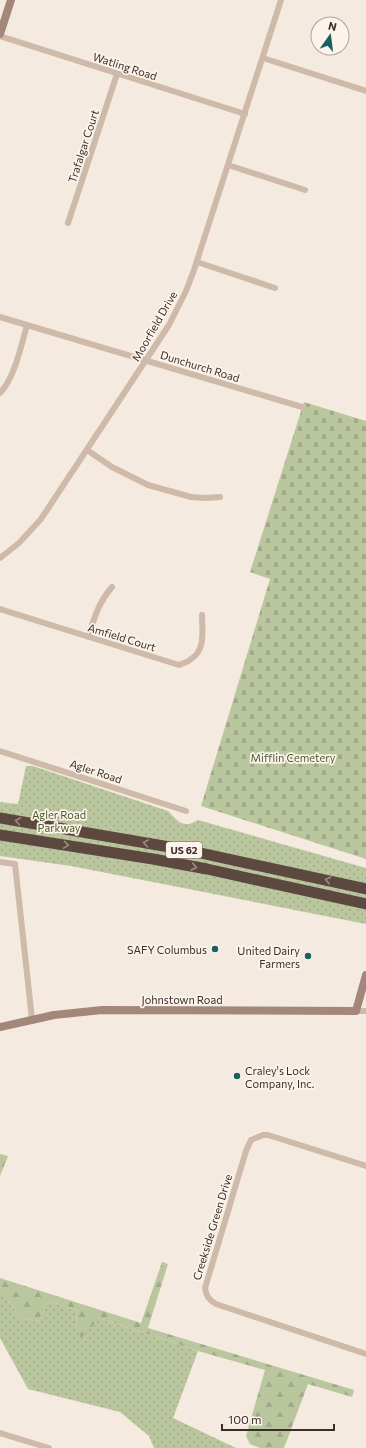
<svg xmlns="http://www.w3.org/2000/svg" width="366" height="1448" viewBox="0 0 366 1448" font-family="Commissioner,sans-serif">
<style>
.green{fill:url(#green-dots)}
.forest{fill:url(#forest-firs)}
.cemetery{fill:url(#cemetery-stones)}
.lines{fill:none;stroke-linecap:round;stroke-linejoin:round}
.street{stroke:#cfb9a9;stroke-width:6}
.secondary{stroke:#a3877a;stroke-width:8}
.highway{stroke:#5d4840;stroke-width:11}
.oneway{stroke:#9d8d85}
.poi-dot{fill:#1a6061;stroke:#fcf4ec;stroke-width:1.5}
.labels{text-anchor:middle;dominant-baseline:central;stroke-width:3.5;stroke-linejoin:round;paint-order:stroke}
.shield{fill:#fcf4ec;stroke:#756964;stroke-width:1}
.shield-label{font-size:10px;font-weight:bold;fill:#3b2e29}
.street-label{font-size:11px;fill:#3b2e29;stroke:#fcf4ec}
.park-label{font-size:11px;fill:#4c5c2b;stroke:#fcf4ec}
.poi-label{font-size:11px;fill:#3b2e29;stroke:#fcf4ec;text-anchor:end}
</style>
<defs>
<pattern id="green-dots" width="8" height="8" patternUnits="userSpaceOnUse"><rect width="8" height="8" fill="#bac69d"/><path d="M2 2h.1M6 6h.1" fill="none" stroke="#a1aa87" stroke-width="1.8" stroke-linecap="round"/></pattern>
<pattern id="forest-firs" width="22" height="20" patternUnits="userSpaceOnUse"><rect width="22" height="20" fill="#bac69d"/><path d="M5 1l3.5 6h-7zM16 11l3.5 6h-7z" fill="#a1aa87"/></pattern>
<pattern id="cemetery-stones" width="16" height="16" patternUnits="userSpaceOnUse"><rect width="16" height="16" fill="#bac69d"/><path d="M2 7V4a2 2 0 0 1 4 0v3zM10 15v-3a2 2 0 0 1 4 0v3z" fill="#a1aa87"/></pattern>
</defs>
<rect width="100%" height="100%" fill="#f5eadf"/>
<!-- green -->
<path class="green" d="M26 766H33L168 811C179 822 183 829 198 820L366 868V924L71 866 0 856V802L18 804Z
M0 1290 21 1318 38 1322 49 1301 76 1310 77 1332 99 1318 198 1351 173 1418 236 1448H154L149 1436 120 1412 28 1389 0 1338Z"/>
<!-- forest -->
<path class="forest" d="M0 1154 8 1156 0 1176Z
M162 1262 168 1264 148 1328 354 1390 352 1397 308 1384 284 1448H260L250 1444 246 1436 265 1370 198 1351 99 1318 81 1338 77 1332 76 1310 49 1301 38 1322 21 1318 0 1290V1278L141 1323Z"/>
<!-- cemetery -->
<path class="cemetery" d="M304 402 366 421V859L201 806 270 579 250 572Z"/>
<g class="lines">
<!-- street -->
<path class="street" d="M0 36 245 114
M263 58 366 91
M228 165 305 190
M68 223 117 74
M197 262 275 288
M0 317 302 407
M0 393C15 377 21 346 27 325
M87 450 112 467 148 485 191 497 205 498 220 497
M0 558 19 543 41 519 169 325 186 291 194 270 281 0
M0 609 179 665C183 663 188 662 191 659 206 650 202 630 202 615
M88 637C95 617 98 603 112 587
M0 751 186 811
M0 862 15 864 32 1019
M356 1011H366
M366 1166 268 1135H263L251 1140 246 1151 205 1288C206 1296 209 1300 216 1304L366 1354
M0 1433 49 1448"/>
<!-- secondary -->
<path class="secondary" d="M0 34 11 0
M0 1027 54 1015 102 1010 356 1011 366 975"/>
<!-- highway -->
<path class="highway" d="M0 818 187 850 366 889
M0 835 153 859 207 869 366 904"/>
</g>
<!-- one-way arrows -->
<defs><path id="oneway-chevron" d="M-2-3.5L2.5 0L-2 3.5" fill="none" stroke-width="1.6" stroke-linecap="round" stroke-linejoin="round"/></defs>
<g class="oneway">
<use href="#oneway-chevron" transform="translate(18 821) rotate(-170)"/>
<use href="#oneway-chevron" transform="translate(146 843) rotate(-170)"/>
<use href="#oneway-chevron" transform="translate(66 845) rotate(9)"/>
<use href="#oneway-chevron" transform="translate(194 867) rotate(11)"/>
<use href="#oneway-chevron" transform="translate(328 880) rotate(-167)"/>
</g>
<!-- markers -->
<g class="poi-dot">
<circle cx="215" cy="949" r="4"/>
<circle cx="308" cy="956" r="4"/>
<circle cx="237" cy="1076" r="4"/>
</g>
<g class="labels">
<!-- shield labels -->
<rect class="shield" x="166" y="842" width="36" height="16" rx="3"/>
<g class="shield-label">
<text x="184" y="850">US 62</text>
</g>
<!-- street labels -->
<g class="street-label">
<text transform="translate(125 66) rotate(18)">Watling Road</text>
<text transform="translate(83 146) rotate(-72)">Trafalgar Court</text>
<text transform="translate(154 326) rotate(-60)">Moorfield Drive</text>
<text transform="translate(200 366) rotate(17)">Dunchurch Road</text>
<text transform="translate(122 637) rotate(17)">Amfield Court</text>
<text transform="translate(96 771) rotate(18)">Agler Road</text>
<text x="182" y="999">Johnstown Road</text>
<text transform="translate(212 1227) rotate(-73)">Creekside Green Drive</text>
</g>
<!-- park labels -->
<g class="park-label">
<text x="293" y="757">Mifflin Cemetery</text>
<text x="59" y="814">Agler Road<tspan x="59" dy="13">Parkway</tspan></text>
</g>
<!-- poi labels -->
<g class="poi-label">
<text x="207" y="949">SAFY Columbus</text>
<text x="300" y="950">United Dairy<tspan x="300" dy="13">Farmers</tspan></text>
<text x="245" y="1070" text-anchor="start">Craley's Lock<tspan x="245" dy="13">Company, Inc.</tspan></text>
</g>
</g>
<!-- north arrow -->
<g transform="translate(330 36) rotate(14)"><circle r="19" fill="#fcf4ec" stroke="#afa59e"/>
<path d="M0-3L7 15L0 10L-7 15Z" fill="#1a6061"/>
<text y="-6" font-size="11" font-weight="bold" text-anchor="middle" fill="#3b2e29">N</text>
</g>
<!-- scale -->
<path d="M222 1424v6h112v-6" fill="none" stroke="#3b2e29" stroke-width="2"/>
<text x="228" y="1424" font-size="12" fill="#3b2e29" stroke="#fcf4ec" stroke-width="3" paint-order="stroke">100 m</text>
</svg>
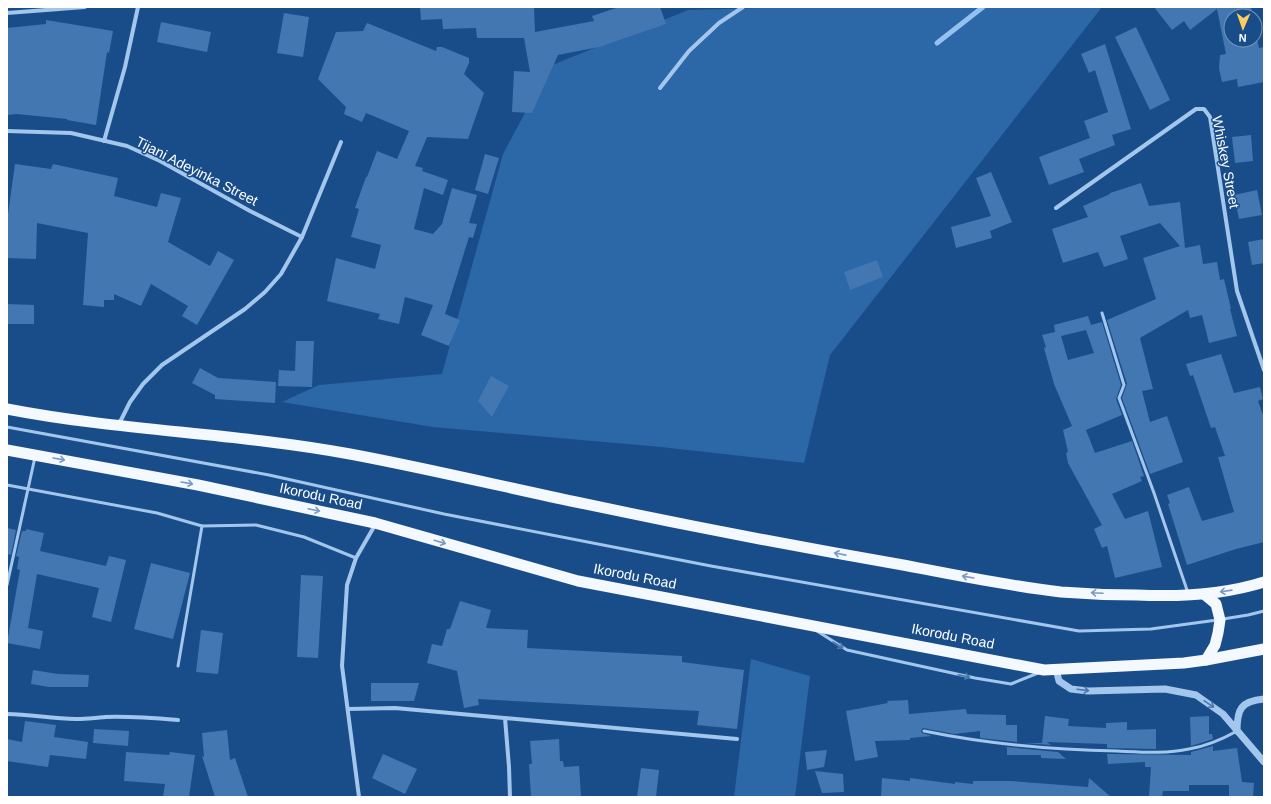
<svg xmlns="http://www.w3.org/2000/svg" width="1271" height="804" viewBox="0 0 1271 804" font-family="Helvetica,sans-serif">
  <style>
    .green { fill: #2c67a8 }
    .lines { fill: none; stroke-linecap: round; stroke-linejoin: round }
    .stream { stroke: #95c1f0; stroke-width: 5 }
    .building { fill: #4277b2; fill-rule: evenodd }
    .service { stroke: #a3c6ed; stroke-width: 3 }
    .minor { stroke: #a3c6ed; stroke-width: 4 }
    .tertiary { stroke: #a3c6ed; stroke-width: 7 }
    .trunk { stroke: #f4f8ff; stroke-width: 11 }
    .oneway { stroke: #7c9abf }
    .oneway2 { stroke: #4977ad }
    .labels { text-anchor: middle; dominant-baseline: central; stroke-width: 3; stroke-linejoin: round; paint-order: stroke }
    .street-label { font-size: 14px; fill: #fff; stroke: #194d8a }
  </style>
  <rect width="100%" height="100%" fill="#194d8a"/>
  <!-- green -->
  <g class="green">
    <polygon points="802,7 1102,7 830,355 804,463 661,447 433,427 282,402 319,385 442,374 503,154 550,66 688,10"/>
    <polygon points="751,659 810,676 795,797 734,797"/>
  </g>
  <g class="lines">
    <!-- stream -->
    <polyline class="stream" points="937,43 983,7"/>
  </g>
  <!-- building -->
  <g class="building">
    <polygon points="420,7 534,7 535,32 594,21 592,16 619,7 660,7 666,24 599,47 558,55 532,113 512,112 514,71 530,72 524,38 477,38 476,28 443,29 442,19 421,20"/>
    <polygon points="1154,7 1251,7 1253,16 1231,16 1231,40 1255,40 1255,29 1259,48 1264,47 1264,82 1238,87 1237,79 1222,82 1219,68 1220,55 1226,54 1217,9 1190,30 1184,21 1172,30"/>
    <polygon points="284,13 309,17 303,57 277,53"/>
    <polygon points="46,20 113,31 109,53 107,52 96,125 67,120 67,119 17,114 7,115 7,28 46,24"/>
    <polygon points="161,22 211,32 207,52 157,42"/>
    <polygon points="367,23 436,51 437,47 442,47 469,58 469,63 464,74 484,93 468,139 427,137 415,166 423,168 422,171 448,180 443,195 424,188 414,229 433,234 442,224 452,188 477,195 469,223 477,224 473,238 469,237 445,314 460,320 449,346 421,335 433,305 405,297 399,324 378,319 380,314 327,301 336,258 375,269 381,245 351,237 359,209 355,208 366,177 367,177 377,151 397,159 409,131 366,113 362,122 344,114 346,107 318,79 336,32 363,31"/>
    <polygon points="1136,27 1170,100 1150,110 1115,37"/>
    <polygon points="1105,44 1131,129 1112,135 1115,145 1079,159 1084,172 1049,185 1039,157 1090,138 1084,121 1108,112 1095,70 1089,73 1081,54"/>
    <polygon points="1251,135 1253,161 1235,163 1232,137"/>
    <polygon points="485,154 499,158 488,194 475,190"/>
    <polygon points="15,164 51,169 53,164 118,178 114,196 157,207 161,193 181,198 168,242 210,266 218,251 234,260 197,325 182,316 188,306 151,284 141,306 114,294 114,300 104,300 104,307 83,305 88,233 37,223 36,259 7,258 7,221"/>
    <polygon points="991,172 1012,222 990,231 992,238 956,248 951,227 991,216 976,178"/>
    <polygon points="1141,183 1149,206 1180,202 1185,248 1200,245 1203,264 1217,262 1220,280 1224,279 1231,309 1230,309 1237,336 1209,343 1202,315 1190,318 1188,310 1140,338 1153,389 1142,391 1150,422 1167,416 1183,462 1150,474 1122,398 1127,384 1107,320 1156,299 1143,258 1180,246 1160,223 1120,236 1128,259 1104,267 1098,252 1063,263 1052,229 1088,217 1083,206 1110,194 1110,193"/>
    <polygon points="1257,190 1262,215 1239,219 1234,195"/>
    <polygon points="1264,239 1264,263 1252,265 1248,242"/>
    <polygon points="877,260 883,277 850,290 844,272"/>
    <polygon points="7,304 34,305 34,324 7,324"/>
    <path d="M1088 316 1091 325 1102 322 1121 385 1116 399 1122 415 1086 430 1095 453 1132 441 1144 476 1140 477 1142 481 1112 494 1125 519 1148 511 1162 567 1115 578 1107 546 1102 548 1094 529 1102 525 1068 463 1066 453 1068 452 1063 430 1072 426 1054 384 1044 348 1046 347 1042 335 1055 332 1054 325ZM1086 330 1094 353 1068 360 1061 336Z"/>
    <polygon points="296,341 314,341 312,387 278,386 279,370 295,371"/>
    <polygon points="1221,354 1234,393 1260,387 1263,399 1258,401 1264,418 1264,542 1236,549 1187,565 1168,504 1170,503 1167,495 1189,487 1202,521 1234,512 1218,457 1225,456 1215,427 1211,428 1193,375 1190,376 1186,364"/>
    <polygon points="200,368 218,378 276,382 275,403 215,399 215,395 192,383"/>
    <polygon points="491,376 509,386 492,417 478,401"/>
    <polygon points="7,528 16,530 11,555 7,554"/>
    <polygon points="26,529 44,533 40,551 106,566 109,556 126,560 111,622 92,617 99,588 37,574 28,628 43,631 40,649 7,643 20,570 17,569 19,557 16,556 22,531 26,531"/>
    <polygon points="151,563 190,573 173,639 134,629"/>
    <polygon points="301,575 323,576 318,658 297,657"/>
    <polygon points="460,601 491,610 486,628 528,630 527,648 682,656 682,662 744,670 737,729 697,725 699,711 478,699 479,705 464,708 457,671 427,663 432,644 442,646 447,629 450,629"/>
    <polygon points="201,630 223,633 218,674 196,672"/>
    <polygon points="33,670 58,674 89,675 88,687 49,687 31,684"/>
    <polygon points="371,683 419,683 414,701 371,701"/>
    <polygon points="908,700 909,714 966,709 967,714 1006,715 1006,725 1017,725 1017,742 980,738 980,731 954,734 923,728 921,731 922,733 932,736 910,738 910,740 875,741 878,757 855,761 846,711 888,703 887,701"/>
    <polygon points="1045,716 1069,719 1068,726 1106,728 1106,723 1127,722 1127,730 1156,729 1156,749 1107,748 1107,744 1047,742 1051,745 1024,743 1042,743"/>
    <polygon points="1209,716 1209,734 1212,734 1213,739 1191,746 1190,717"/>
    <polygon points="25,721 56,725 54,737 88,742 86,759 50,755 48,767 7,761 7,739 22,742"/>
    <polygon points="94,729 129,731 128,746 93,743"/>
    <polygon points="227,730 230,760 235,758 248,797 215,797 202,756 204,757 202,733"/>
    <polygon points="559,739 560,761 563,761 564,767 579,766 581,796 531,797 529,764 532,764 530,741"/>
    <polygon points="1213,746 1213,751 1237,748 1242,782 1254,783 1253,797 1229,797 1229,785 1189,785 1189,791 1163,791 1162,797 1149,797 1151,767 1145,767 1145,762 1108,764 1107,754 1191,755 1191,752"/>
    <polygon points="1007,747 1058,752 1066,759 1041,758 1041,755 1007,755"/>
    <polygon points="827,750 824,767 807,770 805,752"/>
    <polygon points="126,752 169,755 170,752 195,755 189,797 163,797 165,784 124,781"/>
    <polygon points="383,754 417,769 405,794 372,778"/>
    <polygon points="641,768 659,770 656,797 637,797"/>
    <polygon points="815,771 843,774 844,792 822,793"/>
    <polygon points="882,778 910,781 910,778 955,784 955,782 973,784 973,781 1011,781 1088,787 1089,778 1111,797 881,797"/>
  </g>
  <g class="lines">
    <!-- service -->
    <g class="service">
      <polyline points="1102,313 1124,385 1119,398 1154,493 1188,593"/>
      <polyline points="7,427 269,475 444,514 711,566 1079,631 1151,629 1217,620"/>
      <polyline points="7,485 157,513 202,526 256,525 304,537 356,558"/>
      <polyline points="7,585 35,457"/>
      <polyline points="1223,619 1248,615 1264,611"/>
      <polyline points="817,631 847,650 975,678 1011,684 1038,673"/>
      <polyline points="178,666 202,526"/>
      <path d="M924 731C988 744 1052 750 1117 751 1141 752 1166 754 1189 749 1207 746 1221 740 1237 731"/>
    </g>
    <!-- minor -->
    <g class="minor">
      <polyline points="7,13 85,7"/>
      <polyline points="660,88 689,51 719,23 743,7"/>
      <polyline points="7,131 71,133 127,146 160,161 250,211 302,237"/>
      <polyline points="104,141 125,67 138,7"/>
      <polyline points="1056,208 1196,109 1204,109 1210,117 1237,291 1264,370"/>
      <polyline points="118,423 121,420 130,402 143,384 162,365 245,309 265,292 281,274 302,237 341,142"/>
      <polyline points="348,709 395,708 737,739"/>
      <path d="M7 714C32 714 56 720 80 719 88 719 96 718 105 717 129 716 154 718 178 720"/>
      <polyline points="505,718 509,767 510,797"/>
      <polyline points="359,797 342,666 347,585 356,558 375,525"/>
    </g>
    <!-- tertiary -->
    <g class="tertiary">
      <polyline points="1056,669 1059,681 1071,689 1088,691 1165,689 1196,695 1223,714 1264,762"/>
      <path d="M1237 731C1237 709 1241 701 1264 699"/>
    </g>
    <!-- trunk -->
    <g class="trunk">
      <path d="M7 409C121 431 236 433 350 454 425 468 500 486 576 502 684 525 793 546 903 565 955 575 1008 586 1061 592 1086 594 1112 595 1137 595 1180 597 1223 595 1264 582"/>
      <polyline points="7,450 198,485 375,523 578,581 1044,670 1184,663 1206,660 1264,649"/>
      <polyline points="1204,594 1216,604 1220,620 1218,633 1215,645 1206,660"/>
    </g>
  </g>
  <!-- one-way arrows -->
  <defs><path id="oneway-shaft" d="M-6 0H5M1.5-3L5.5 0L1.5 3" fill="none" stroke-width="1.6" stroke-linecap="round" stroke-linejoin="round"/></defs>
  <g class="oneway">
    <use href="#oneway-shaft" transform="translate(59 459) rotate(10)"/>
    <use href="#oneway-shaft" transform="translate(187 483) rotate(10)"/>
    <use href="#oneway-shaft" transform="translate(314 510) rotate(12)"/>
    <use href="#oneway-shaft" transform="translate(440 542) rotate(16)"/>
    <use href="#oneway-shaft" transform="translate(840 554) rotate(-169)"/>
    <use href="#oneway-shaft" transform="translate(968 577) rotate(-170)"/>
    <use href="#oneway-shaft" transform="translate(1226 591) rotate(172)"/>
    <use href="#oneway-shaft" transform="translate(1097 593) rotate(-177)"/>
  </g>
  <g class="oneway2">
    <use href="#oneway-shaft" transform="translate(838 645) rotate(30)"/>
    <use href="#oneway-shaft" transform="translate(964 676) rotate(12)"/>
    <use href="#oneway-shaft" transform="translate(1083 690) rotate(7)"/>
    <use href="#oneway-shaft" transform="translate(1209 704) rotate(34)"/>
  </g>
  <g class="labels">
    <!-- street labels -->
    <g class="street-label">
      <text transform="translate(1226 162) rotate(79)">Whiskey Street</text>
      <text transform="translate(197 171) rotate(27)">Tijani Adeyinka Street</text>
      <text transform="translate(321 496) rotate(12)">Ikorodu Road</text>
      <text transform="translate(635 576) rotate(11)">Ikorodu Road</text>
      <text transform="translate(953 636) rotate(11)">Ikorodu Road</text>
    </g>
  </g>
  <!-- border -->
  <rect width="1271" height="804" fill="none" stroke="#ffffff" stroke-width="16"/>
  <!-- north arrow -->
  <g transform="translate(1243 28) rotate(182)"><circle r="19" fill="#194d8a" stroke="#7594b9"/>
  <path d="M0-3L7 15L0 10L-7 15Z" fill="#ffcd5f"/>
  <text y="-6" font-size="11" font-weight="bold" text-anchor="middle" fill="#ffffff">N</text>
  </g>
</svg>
_ _ _ _ _ _ _
What to work on ->
Only the lines above from the one with "none; stroke-linecap: round;" through the one with "#a3c6ed; stroke-width: 3" should be duplicated, character for character.

Solution ->
    .lines { fill: none; stroke-linecap: round; stroke-linejoin: round }
    .stream { stroke: #95c1f0; stroke-width: 5 }
    .building { fill: #4277b2; fill-rule: evenodd }
    .service { stroke: #a3c6ed; stroke-width: 3 }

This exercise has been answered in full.